TRY IT |
Without the pictures, give every record again exactly.

Stored data

-*-

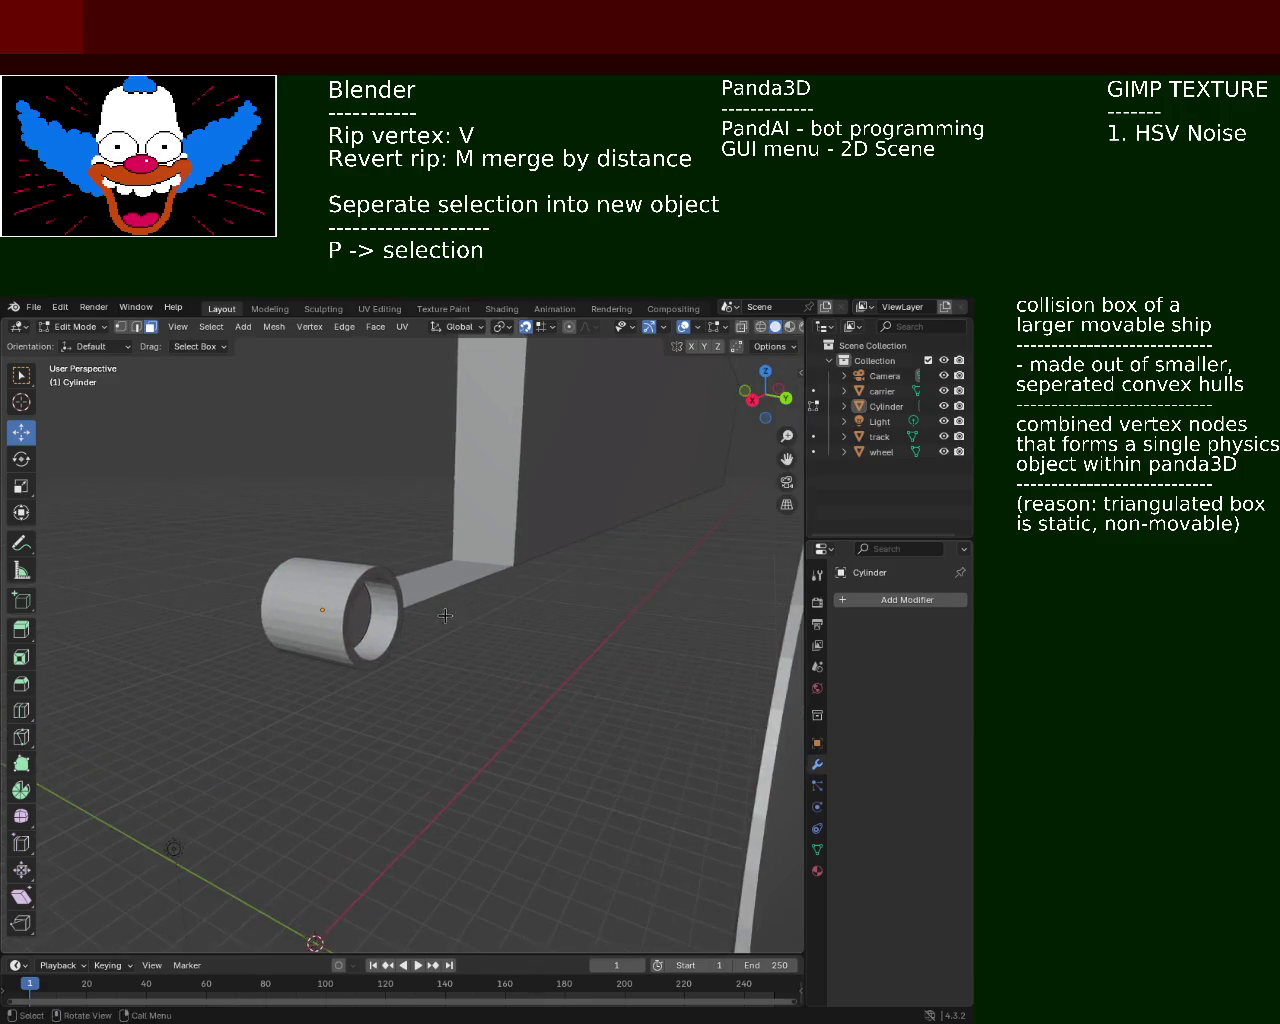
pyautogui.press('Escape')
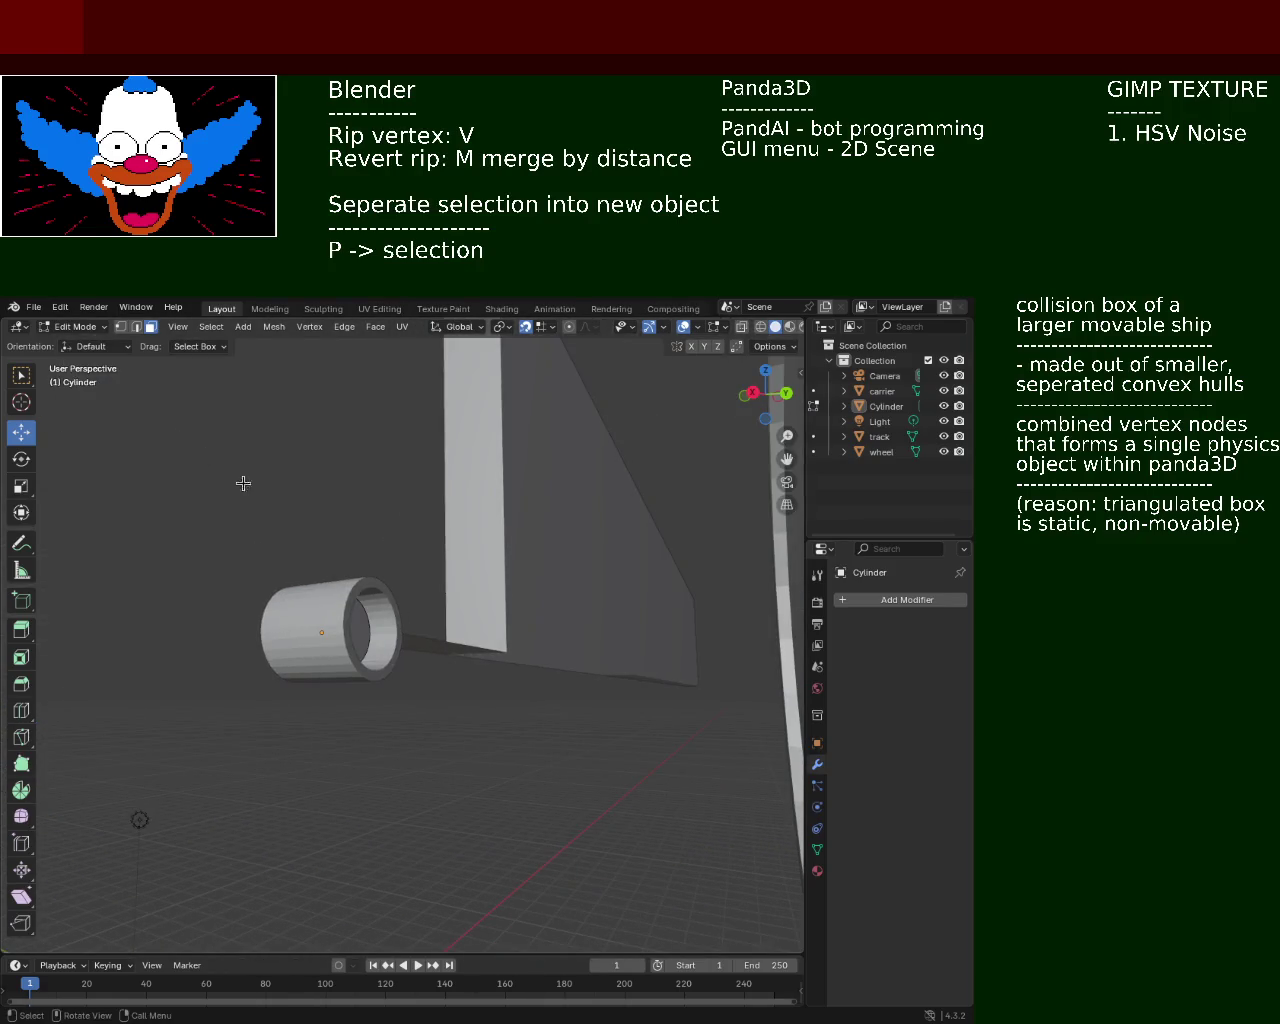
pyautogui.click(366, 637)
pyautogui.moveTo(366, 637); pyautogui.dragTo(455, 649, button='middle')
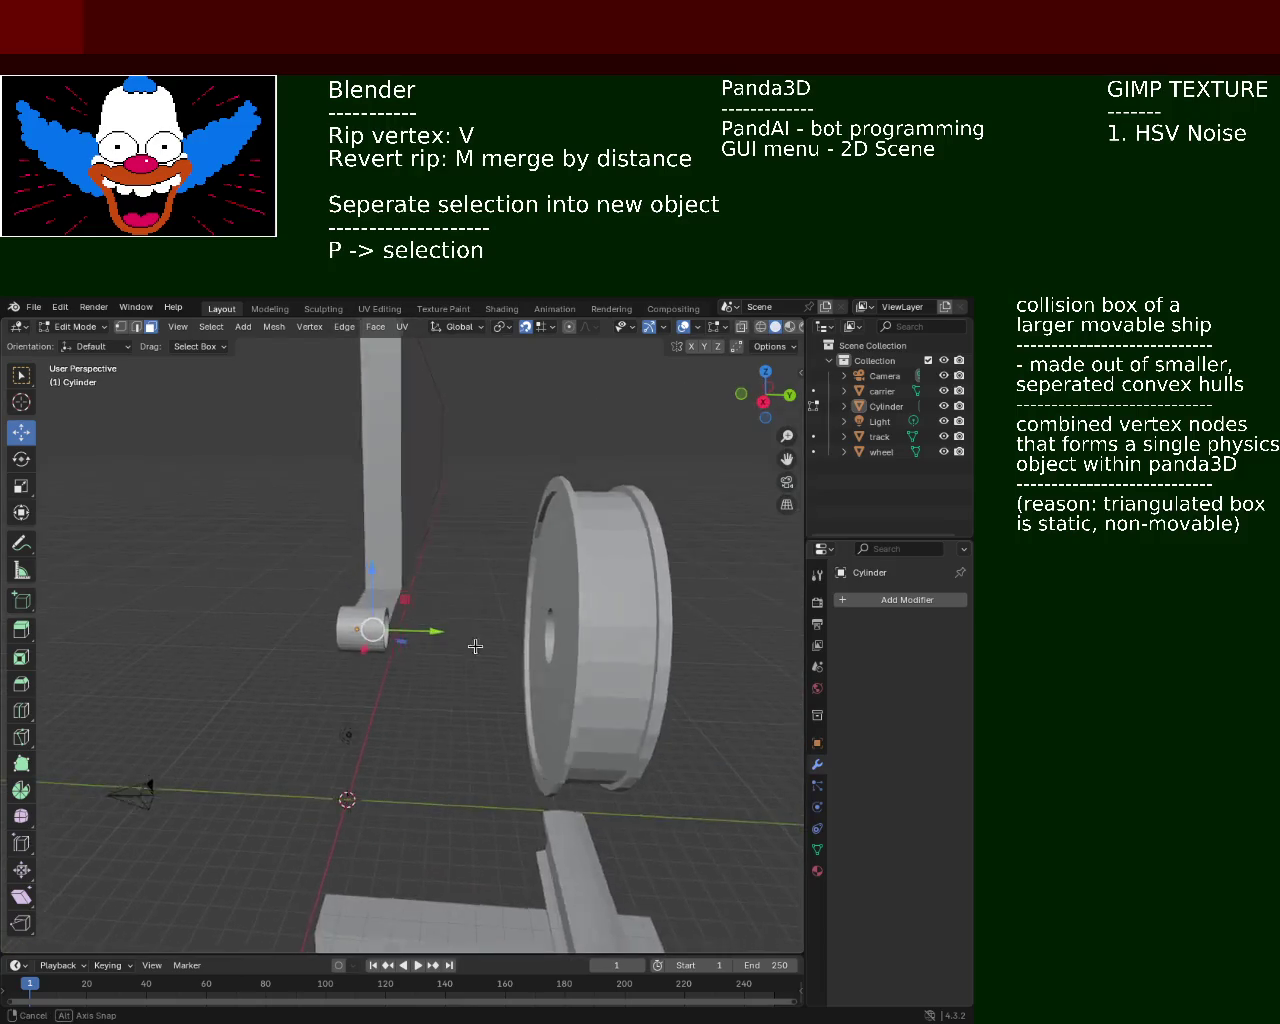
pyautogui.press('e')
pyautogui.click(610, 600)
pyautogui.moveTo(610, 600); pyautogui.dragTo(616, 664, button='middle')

-*-

ANSWER FOR THIS EXERCISE |
pyautogui.press('Escape')
pyautogui.click(366, 637)
pyautogui.moveTo(366, 637); pyautogui.dragTo(455, 649, button='middle')
pyautogui.press('e')
pyautogui.click(610, 600)
pyautogui.moveTo(610, 600); pyautogui.dragTo(616, 664, button='middle')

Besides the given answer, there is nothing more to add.